Dans sa préface, Th. Beauchamp rappelle aussi ce que fut l'esclavage dans le Sud des Etats-Unis ; ce rappel s'écarte parfois des idées reçues ; ainsi, en raison de leur valeur économique, les esclaves noirs n'étaient pas toujours maltraités par leurs maîtres blancs ; les esclaves noirs représentèrent jusqu'à 14% de la population américaine et contribuèrent à la croissance économique rapide de cette nation.
On peut d'ailleurs télécharger cette anthologie gratuitement à cette adresse.

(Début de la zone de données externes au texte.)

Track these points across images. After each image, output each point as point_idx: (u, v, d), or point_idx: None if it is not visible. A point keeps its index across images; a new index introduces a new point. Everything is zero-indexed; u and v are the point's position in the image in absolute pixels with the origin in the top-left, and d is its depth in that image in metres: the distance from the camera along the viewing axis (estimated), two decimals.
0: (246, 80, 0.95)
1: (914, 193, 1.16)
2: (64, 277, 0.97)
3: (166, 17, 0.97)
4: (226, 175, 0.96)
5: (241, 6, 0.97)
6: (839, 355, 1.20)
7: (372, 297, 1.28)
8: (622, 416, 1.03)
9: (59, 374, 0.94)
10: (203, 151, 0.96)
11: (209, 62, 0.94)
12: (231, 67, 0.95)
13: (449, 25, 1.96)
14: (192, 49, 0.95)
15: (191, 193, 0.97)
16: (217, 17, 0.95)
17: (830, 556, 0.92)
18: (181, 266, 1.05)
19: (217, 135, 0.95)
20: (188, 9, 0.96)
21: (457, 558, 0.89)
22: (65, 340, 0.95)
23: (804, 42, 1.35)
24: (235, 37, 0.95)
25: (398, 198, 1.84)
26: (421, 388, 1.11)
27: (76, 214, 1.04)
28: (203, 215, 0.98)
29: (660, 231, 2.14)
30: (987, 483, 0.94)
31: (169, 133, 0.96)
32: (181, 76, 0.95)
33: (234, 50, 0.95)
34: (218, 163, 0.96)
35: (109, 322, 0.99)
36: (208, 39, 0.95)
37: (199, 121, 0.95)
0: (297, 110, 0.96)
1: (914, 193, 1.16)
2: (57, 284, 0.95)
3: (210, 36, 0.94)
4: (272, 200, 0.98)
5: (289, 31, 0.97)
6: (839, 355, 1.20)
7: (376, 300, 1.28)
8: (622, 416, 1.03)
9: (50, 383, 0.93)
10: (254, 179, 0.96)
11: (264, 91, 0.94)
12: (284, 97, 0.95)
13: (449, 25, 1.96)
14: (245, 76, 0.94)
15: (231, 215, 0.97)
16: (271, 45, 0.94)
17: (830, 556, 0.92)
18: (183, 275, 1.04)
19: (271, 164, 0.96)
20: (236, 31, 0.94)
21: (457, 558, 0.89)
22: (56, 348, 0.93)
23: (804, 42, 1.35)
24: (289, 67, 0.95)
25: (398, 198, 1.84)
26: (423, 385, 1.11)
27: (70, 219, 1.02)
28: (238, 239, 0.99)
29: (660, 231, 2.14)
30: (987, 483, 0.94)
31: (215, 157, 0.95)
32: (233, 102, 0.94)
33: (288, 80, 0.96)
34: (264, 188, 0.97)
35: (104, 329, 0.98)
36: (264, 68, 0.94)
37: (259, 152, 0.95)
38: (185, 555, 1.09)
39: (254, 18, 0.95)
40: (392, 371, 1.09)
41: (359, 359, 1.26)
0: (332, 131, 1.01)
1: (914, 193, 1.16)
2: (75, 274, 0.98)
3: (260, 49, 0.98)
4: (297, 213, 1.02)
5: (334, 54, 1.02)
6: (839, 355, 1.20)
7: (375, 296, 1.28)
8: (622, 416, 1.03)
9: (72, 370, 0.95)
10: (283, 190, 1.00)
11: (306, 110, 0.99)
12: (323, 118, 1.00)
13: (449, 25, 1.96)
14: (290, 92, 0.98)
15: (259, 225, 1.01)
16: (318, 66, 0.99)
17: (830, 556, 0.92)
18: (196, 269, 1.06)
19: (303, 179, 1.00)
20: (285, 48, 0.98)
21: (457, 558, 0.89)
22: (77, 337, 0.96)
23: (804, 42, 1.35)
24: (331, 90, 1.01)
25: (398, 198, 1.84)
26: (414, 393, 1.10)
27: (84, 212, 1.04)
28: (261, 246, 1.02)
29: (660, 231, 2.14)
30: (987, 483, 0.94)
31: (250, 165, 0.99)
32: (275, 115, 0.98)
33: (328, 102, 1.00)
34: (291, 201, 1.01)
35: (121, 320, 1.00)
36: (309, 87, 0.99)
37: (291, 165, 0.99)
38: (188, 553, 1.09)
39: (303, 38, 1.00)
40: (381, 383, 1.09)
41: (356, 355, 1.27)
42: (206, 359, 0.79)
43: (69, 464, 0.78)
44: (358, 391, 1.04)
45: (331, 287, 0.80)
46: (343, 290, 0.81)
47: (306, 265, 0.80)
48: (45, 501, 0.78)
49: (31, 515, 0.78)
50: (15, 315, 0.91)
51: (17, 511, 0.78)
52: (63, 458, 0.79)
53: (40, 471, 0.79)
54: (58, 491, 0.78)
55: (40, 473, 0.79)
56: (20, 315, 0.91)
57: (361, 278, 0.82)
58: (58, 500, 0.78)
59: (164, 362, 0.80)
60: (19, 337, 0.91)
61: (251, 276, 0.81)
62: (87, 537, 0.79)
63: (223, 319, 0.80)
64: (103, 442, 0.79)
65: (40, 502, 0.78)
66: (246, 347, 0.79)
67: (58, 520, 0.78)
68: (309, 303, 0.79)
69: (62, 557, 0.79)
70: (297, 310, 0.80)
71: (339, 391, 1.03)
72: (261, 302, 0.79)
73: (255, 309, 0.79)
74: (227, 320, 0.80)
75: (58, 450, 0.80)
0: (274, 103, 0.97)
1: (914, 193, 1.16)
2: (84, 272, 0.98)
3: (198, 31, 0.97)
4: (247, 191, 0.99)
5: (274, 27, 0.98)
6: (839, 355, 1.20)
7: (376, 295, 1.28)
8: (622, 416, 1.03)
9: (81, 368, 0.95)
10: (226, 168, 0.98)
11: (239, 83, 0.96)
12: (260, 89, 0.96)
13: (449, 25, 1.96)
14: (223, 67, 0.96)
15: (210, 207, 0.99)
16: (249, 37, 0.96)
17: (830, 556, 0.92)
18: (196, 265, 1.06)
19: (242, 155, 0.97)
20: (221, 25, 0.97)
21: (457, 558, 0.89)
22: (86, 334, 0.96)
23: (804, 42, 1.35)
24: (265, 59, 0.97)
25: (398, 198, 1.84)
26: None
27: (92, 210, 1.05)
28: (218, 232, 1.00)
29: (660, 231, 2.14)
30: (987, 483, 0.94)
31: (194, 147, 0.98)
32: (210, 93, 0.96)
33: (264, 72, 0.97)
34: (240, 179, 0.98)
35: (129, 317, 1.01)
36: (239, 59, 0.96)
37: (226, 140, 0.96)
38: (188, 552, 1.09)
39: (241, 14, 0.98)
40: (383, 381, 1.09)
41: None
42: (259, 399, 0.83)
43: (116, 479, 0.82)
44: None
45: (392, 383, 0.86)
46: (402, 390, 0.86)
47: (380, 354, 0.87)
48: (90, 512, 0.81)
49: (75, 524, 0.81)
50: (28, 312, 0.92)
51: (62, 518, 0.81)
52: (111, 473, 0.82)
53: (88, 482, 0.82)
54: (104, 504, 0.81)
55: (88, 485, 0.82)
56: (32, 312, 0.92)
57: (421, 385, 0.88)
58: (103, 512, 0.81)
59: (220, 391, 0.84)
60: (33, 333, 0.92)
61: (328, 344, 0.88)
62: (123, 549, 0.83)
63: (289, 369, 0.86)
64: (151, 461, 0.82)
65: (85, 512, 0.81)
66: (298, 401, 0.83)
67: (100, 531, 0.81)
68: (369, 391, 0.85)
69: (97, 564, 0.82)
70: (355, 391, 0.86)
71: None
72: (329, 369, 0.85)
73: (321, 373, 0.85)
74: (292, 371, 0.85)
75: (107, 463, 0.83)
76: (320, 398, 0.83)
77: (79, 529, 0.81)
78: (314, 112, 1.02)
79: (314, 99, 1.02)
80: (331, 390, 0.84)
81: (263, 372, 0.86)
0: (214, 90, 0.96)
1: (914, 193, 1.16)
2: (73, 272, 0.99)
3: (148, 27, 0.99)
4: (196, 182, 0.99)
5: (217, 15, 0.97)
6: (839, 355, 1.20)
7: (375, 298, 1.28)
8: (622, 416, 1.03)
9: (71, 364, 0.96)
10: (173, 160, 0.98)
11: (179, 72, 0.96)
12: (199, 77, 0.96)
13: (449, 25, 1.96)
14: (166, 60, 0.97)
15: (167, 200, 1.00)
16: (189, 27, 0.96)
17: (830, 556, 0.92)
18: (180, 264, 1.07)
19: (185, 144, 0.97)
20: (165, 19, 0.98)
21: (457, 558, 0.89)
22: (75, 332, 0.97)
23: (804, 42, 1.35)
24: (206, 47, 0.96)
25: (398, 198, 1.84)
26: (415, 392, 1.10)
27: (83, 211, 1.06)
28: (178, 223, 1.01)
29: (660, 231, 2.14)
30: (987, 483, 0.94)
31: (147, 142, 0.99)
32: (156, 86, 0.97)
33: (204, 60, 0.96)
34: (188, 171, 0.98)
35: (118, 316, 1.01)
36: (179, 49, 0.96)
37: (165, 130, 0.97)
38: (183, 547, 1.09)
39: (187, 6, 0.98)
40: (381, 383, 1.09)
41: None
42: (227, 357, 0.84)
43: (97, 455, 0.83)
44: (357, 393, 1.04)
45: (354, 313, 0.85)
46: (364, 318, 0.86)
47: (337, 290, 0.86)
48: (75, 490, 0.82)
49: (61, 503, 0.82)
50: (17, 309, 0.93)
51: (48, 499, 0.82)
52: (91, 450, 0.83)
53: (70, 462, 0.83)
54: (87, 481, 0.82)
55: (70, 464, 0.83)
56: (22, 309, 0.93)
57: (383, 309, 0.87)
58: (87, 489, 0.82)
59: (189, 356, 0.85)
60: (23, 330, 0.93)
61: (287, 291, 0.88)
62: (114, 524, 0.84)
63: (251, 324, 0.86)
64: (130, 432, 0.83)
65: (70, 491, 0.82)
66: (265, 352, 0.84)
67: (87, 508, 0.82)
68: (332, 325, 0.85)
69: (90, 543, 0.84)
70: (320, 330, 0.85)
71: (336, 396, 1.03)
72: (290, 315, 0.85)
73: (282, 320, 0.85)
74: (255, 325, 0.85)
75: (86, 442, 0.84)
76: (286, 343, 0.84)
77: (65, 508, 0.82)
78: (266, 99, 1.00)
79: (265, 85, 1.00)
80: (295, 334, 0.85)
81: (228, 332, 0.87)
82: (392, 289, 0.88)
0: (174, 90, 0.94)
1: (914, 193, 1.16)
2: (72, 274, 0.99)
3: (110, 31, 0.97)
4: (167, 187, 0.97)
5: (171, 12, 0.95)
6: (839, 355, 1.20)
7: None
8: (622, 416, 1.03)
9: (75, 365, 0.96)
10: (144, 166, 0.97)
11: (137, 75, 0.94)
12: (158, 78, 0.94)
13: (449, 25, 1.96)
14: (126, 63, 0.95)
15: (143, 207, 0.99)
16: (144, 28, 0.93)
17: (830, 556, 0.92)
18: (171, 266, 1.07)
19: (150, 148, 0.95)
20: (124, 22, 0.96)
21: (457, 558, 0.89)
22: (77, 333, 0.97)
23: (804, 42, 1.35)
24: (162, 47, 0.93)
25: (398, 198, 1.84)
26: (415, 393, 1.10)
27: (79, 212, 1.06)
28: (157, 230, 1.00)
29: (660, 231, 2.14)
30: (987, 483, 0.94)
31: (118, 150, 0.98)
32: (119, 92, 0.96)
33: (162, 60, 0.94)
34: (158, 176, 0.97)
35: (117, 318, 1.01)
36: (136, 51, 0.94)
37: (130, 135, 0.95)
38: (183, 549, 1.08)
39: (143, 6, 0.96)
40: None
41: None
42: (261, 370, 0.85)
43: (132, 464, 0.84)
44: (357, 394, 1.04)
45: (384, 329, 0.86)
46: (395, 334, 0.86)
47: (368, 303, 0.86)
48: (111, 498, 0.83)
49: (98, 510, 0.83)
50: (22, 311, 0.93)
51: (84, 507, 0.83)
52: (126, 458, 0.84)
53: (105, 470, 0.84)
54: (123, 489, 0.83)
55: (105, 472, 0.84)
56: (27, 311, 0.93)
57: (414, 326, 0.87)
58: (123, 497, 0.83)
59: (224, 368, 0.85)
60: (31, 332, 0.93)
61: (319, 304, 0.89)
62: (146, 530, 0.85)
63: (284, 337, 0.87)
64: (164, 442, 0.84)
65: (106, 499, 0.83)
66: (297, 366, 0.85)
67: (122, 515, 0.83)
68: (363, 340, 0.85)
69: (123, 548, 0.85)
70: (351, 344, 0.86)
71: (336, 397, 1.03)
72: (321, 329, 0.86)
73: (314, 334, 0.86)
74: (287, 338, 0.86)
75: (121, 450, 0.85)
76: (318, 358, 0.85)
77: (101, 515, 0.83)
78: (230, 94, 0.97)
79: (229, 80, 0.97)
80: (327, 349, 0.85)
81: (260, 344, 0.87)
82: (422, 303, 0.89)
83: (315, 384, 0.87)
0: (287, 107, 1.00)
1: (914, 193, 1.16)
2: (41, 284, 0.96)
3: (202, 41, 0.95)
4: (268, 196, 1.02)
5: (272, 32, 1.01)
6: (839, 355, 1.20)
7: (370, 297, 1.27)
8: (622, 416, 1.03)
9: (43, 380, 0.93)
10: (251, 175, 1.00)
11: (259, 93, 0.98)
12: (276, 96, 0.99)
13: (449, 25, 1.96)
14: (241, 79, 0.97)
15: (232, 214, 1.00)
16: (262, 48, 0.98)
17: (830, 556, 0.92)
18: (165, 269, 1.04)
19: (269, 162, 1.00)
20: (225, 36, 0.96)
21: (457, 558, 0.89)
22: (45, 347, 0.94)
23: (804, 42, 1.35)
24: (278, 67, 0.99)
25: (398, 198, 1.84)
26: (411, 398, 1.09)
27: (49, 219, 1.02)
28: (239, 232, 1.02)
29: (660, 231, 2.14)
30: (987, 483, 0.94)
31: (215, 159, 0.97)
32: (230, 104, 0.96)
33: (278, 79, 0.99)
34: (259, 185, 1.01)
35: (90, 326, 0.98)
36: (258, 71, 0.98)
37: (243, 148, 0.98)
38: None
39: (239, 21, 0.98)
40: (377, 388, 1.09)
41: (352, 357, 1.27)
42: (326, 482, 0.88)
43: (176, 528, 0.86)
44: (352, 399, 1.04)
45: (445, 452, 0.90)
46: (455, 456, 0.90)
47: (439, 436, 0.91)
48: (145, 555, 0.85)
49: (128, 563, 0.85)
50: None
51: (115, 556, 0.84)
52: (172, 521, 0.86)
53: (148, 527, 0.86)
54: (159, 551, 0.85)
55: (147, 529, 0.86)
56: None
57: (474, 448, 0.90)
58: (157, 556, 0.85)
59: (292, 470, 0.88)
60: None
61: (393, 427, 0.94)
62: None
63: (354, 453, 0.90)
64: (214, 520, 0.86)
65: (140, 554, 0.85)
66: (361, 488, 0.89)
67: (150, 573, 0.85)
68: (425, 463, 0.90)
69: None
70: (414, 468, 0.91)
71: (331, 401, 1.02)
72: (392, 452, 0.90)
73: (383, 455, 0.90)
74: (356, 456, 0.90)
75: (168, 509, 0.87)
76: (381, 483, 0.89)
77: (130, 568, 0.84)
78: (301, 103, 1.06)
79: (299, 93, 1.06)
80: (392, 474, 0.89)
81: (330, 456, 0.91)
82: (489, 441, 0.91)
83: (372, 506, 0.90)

+ Né le 5 Juillet 1916 à Paris au domicile de ses fondateurs Jeanne et Maurice Maréchal, "Le Canard enchaîné" a récemment fêté ses cent ans, peu après le décès de Cabu, qui était devenu son dessinateur-phare ; à cette occasion, la bibliothèque du centre Pompidou organise une projection du film "Aux quatre coin-coins du canard" (1986), suivie d'une rencontre avec les journalistes du "Canard" le 5 octobre à 17h (entrée libre).
+ Reportées pour cause de "menace terroriste", les 6e Rencontres internationales des dessinateurs de presse auront finalement lieu bientôt au Mémorial de Caen, du 9 au 11 sept. On peut s'étonner du choix d'un lieu de culte pour la tenue de ce colloque sur le dessin de presse (l'histoire ne se fait pas à coups de célébrations).
Comme une conférence du politologue Antoine Sfeir figure au programme de ces journées (?), je relève cette formule satirique visant ce journaliste franco-libanais : "Le Sfeir à repasser de Ben Ali".
+ Le latin n'est plus enseigné sérieusement au collège et au lycée depuis plusieurs années déjà, et ne sera bientôt plus su que de quelques spécialistes (si ce n'est déjà le cas) ; une poignée d'universitaires a publié pour tenter d'y remédier une BD, "Murena, Ex Arena et Cruore". Ces latinistes arguent que l'on peut apprendre en s'amusant ; ils s'avancent derrière une jolie formule du poète Lucrèce : "Il est bon d'enduire de miel la coupe amère du savoir."
L'argument de l'absence d'utilité est souvent employé contre l'enseignement du latin ; l'argument ne vaut guère, car des tas de choses inutiles sont enseignées à l'école (comme l'éducation civique, qui n'a pas valeur d'exemple, les règles du hand-ball et la solution des équations complexes), tandis que des tas de choses utiles n'y sont pas enseignées (comme le dessin, qui permet de mieux voir les choses telles qu'elles sont).